The second element of importance that can be taken into account is the distribution and the maximal absolute value of the estimated kriging variance (which can be displayed by FUZZEKS). One must be very careful with the estimated kriging variance, because this is a value that states about the quality of the kriged values that are calculated based on the theoretical variogram as well as the estimated kriging variance is also calculated based on the theoretical variogram!
However, there are situations where this is acceptable, if e.g. the absolute values of two kriging variances may be compared in the case of the same theoretical variogram but different data sets.
Example: You have areas with an insufficiant number of data points and therefore a high kriging variance. To improve the situation, fuzzy data points - expert knowledge in the form of fuzzy numbers - are added to the input data set. The same theoretical variogram is used for both old and new data set. Then you can compare the absolute values of the two kriging variances.

A third idea is in fitting a theoretical variogram is to check the actual kriging result: If the isolines for the most possible values are not typical for this sort of parameter (judged by an expert), the theoretical variogram should be changed.

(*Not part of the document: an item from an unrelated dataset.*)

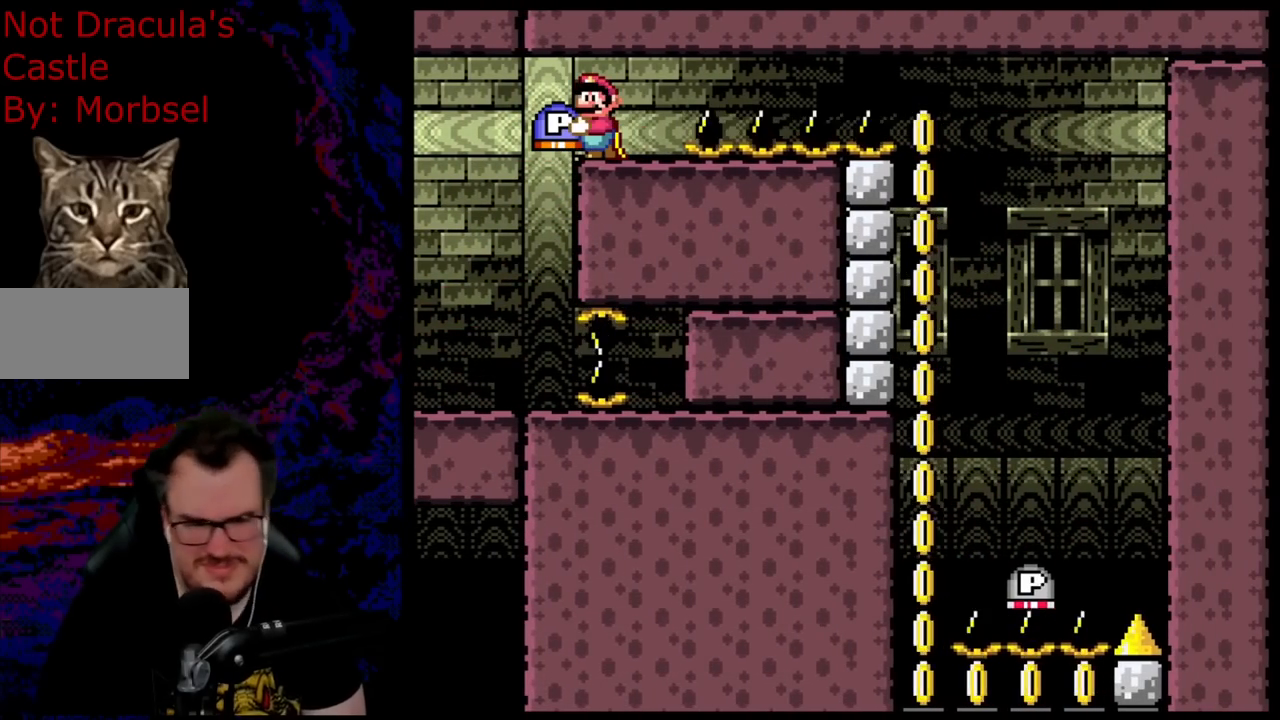
{"buttons": ["B", "Y"], "events": []}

The last method to check the theoretical variogram uses cross-validation. This procedure leaves out sequentially any single point of the input and kriges a value at this location (with the investigated variogram) in order to compare real values with estimated ones. The cross-validation result is typically a number calculated by adding the squares of the differences of each of of the two values (which can be minimized by trying out different variogram types and parameters then). In the current version of FUZZEKS support for cross-validation is not implemented.

It has been found out that a decrease of the estimated kriging variance often results in an increase of the cross-validation and vice versa.
So typically one has to find a theoretical variogram that is a compromise between the different criteria.

Remark: It can be possible that it makes no sense to use kriging (because of the mathematical assumptions). A sign for this can be a large nugget-effect (compared to the sill). A large nugget-effect could mean that the range for the investigated parameter is smaller than the smallest distance between two points and can not be found out by using this data set.
In these cases other interpolation methods (especially the simpler and less statistically based methods) tend to have no advantages either. In these situations, one can only get some interpolation, which does not need to have much in common with the spatial character of this parameter. You can also use kriging (FUZZEKS) then. Typically one would use a linear theoretical variogram, because for the kriging result with this, the range parameter makes no difference (for sill and nugget-effect holds the same). If one thinks of drawing the isolines by hand because no suitable method is found, kriging with linear theoretical variogram can be a pretty good method.

### Possible theoretical variograms The fields above and below the display of the variogram curves show the parameters the user has chosen in order to define the theoretical variogram:
• Range: The smallest distance where two data points do not have anything in common. It is displayed as vertical dashed line.
This parameter has a great influence on the result.
• Sill: The variogram value of these points (out of range). It is displayed as horizontal dashed line.
A change in this parameter does not change the result (but it can change the absolute values - not the distribution - of the estimated kriging variance). Of course, if a change of this parameter is accompanied by a change of the range parameter, which typically will be nessecary, then the result will change!
• Nugget effect: The lowest variogram value, i.e. half of the variance of values for the same point.
For changes of this parameter the same remark holds as for sill.
Remark (relates to range, sill and nugget effect): If the values in these input fields need more space to display than avilable in the input field, you must click with the mouse in the rectangle and go through the whole number (with cursor keys left and right and Home/End key) in order to read the value.
Remark (relates to scroll bars): Remember that you possibly can not read the whole number in the fields. If the actual values are important, always follow the instructions in the remark above!
• Variogram type: The actual variogram type can be composed of at most two raw variogram types.
The variogram type has great influence on the result.
The left box contains a percentage for the type displayed in the right (list-)box (the formulas listed here assume a zero nugget-effect):
• Gaussian: Starts with gradient zero. For large distances the gradient again converges to zero (the value is 95% of the sill when range is reached).
Formula: sill * (1-exp(-distance^2/range^2))
• Exponential: It starts with high gradient which converges to zero as distance goes to infinite (the value is 95% of the sill when range is reached).
Formula: sill * (1-exp(-distance/range))
• Spherical: It starts with high gradient which goes to zero when range is encountered.
Formula:
if dist< range: sill * (3*dist/(2*range) - dist^3/(2*range^3))
if dist>=range: sill
• Linear: Is not typical as variogram function, because it rises endlessly with the distance. If a good choice of theoretical variogram curve is not possible, kriging is possibly (mathematically) not allowed to use (see remark above!).
The linear approximation does not depend on the above parameters, not even on the range (with respect to the kriged values)!